And it's quite difficult to generate the kind of massive violence, as the paras put it, that is necessary to keep the momentum going in these circumstances, unless you've got considerable support. The weapons they've got themselves is a very fast-moving unit, pretty light, so you really need the artillery support, you really need the very limited armoured support that was available from the light armoured cars they've got there, the scimitars and the scorpions. And, of course, the naval gunfire is...

is very important as well. We'll hear that this wasn't forthcoming in the way that the Jones wanted. So let's get to the battle itself.

We've been very fortunate to hear from Nigel Spud Ely, then a private in Two Paras 50 Strong Sea Company, and today the author of an excellent new book on the battle called Goose Green, The Decisive Battle of the Falklands War. Nigel told us about that battle. It started on the 27th at 2200 hours. We got the order, very brief orders, to go and lay the start line for A Company. A Company was the first company to be put into business.

into battle. A start line is an imaginary line on the ground where it's close enough to the enemy to affect an attack, but not as close to compromise while you're lining up for that attack. And that's why I say I'm point man. I was point man because I was the point of the first patrol to lead and set that start line up for A company. Their attack was onto Burnside House

B Company were to attack Bokker House about an hour later, while D Company were held in reserve. And that's the way infantry battalions work, you know, two up, one in reserve. And that's it. A Company put their attack in. The Argentinians had fled. And the next point was for A Company would be Coronation Point and Darwin Hill. Now, Colonel Jones had thought that the battle for Goose Green would be overcome first light. And in the Falklands, first light's about 10 o'clock in the morning.

============================================================

Exercise prompt:
Reproduce word for word everything in the Goose Green account from "We've been very" down to "put into business.".

============================================================

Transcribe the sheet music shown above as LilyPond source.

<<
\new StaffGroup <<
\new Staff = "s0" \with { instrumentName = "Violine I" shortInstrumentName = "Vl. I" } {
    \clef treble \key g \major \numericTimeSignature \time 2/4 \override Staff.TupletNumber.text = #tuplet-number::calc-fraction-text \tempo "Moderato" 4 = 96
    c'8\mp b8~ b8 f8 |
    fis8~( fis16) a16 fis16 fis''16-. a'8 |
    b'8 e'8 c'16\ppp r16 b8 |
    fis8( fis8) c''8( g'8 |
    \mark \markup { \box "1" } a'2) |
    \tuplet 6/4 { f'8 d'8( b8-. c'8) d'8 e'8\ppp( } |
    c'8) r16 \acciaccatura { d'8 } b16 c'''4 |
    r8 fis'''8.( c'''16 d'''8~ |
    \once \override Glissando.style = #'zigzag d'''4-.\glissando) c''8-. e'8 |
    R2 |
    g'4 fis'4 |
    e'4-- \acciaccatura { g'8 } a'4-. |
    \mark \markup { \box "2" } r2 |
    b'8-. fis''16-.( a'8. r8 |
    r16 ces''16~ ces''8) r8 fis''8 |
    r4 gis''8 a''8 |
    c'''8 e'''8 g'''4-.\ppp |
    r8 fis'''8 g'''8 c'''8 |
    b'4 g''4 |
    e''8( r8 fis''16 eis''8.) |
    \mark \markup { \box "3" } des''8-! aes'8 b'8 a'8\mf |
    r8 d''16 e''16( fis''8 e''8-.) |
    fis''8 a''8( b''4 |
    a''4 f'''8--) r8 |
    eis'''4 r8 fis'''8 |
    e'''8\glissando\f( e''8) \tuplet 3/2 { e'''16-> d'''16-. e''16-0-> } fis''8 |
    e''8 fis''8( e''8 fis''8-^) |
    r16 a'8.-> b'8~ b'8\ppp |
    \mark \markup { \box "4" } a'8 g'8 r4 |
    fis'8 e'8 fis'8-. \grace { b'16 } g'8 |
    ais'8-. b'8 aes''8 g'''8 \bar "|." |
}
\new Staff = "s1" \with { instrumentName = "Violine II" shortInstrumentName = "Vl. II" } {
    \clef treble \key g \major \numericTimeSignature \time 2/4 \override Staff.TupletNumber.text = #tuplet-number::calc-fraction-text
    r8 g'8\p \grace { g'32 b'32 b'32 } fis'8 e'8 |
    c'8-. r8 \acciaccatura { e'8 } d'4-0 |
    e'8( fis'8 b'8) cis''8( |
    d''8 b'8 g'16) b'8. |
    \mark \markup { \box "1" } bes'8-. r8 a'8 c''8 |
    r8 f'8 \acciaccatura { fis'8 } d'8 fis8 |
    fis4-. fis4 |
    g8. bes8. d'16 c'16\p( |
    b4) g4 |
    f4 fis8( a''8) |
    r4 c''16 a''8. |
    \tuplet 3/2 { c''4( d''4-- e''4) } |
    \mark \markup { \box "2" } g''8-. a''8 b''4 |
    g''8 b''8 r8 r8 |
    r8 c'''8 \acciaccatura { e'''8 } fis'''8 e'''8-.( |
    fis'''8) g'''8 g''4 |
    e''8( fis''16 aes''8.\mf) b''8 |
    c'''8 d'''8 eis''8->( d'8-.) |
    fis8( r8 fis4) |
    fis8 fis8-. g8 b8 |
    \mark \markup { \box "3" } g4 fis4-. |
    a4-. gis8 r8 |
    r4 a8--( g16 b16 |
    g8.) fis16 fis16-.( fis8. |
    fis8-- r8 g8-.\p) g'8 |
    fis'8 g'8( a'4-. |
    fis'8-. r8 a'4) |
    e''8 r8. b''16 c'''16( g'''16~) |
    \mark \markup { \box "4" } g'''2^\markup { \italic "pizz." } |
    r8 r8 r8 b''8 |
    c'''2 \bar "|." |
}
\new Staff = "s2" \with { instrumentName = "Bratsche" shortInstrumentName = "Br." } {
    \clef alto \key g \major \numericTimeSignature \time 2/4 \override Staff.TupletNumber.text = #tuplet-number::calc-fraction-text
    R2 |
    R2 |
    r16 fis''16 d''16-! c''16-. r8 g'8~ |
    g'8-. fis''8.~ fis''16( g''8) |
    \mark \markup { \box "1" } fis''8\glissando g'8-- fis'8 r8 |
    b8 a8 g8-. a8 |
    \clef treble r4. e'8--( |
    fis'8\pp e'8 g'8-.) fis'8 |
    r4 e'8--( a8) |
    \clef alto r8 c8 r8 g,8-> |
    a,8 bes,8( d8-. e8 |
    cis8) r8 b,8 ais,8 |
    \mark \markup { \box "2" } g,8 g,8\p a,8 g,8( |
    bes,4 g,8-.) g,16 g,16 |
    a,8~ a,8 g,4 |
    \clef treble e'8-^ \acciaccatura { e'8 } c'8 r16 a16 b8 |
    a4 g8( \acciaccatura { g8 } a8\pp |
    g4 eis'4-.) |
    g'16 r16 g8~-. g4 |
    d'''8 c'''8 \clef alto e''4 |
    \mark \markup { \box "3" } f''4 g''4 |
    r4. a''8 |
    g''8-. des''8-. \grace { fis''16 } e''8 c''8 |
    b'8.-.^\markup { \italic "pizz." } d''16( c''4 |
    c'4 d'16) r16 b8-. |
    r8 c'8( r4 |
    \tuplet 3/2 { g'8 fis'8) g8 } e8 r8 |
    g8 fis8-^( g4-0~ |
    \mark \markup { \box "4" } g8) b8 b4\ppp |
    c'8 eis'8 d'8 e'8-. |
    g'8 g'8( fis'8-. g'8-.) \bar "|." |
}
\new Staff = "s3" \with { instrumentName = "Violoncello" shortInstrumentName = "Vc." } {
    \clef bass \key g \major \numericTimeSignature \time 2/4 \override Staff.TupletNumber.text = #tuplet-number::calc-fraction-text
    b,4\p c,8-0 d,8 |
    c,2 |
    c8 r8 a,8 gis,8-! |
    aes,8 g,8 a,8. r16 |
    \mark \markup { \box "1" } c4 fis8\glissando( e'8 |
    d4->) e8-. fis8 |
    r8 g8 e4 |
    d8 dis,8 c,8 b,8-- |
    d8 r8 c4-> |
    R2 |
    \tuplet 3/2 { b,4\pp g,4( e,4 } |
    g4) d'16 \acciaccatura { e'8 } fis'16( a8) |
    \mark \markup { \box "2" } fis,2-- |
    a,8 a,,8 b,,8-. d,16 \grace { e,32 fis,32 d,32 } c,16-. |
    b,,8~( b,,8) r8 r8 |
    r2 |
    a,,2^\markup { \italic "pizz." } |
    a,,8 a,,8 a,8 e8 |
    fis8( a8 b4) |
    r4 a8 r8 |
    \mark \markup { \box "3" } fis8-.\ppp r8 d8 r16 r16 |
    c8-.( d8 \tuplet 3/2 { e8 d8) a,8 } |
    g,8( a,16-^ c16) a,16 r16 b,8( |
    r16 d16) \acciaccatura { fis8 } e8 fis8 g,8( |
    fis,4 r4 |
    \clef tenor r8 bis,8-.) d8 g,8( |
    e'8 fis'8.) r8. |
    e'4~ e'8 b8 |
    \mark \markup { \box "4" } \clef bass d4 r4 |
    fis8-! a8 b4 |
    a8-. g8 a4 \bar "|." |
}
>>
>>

============================================================

Task response:
We've been very fortunate to hear from Nigel Spud Ely, then a private in Two Paras 50 Strong Sea Company, and today the author of an excellent new book on the battle called Goose Green, The Decisive Battle of the Falklands War. Nigel told us about that battle. It started on the 27th at 2200 hours. We got the order, very brief orders, to go and lay the start line for A Company. A Company was the first company to be put into business.